Das Kopftuch an sich hindert kein Mädchen, keine Frau daran, Abitur zu machen, zu studieren, Lehrerin, Wissenschaftlerin, Journalistin, Rennfahrerin, Managerin oder was auch immer zu werden. Es hindert sie auch nicht daran, Sport zu treiben, zu reisen oder sich politisch zu engagieren. So steht es auch dem Schwimmenlernen oder der Teilnahme an Klassenfahrten nicht im Wege, wie sich hundertfach an Beispielen aus der Türkei, arabischen Ländern und selbst aus dem Iran belegen lässt. Wenn muslimische Mädchen und Frauen sozial und rechtlich benachteiligt werden, sei es in der Familie, sei es von Staats wegen, so hat das andere Gründe. Es wäre daher sehr zu begrüssen, wenn die selbsternannten Anwälte und Anwältinnen muslimischer Mädchen sich diesen Ursachen zuwenden würden, statt mit Polemiken und teilweise sogar grundgesetzwidrigen Forderungen (nach staatlichen Kleiderordnungen!) das in Deutschland ohnehin zunehmend islamfeindliche Klima weiter aufzuheizen. Und von den Medien erwarte ich, dass sie über kulturkämpferische Veranstaltungen wie die Kölner “Kritische Islamkonferenz” am 1. Dezember mit professioneller Kompetenz und Distanz berichten, statt den Protagonisten – wie hier im SPIEGEL – auch noch ein Forum für ihre haltlosen Behauptungen und Forderungen zu bieten.
Das gilt schliesslich in ganz besonderer Weise auch für Wallraffs Behauptung, muslimische Vereine und Verbände würden vom Staat wesentlich stärker finanziell gefördert als die säkularen Migrantenorganisationen – und als Beleg dafür das Gerede türkischer Aleviten anführt. Wann sonst hätte er, der bekannt ist für seine akribischen Recherchen, so etwas als beweiskräftig gelten lassen? Beim Thema “Islam” jedoch lässt er sich – nicht anders als Stammtischbrüder und rechte Populisten – bereitwillig von eigenen Vorurteilen und windigen Geschichten leiten, die ihm von “guten”, d.h. nach leitkulturellen Kriterien integrierten, laizistischen Migranten erzählt werden.

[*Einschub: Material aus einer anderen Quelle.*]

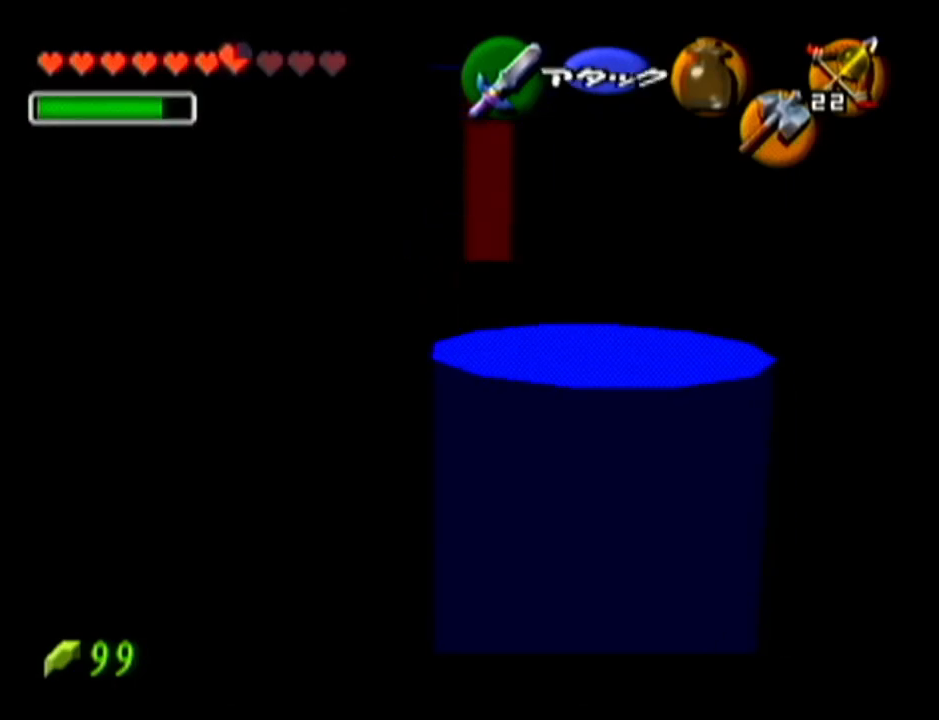
{"buttons": ["Z", "C_RIGHT"], "left_stick": "down-left", "events": [[234, "left_stick", "up"], [334, "left_stick", "center"], [384, "left_stick", "down-left"]]}
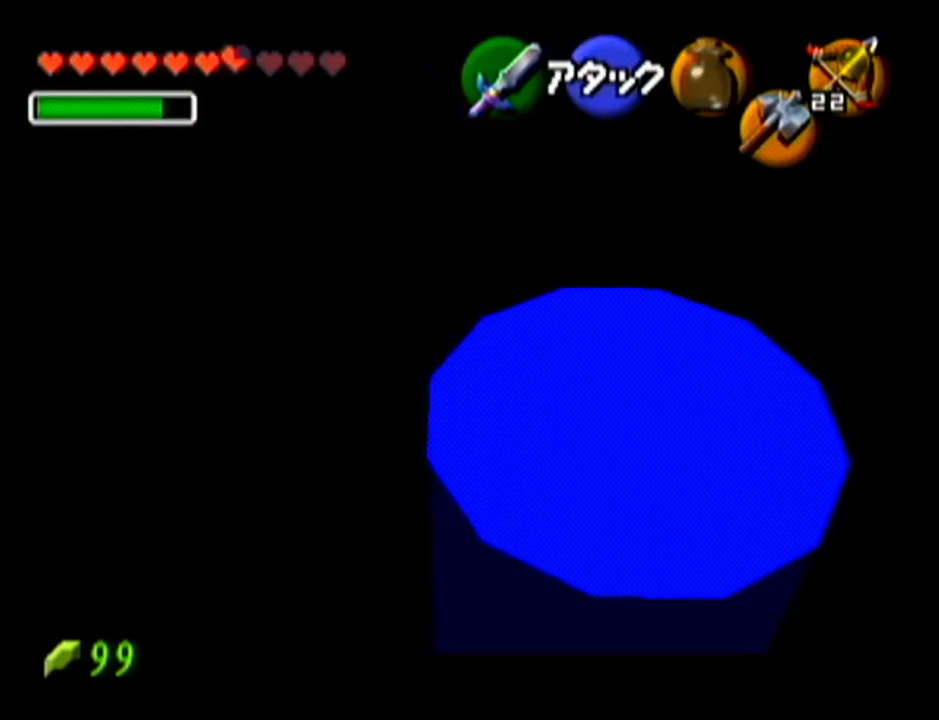
{"buttons": ["Z", "C_RIGHT"], "left_stick": "left", "events": [[67, "left_stick", "down"], [201, "left_stick", "down-left"], [451, "left_stick", "left"]]}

Die meisten Moscheegemeinden und islamischen Verbände möchten liebend gerne auf Unterstützung aus dem Ausland verzichten. Viele existieren bereits ausschliesslich von Spendengeldern ihrer Mitglieder, was allerdings angesichts der Sozialstruktur der muslimischen Community (viele Geringverdiener und Arbeitslose) einerseits und dem Fehlen von staatlich transferierten Steuereinnahmen und Zuschüssen andererseits sehr schwierig ist. Und während seitens der muslimischen Community und besonders aus der deutschen Gesellschaft immer mehr Anforderungen gestellt werden – Sozialarbeit, Integrationsförderung, Beteiligung am interkulturellen Dialog und Massnahmen der Kriminalitätsprävention etc. -, ist das, was islamische Vereine dafür aus öffentlichen Mitteln erhalten, gemessen am Gesamtvolumen nicht der Rede wert. Wo sind denn die vom Staat geförderten islamischen Kindergärten, Jugendclubs, Beratungsstellen, Akademien usw.? Möge Herr Wallraff doch einmal versuchen, für eine islamische Bildungsveranstaltung auch nur einen öffentlichen Zuschuss von tausend Euro aufzutreiben!